(Web page edit records)
- - -
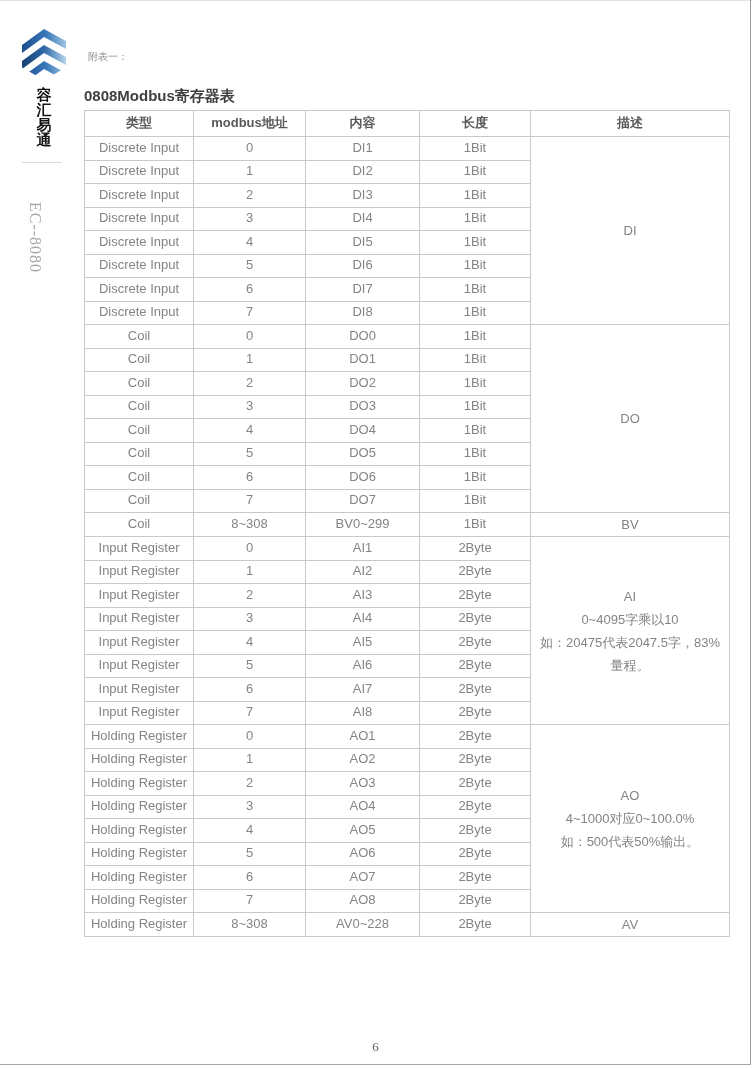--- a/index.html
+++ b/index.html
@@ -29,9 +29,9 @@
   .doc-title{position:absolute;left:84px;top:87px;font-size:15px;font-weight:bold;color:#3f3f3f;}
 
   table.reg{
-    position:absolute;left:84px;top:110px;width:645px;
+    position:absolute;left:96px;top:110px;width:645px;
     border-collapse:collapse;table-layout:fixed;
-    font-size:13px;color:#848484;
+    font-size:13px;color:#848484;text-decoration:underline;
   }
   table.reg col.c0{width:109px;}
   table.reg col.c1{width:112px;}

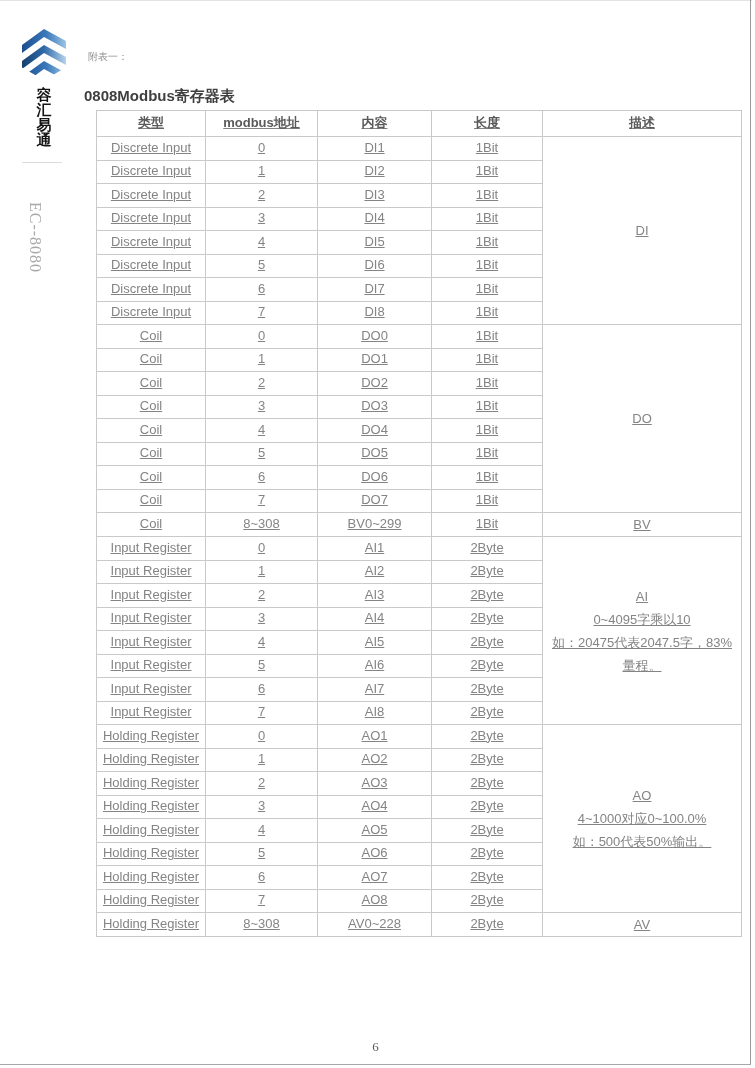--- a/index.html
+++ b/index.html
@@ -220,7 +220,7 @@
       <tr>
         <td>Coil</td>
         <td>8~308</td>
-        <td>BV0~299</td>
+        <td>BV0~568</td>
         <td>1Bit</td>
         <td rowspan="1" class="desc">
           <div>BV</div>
- - -
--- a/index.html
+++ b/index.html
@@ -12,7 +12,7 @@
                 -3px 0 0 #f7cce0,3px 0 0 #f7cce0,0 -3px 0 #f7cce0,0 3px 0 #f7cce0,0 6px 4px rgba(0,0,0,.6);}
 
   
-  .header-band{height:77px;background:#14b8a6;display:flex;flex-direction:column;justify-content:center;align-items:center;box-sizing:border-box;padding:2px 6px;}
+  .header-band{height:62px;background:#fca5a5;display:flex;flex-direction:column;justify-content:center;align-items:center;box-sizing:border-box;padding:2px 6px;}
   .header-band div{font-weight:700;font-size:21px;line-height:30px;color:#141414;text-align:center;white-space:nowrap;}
- - -
Scan the data above for the string "weight". Copy every line in which it appears.

= Solution for this exercise =
   .doc-title{position:absolute;left:84px;top:87px;font-size:15px;font-weight:bold;color:#3f3f3f;}
   .header-band div{font-weight:700;font-size:21px;line-height:30px;color:#141414;text-align:center;white-space:nowrap;}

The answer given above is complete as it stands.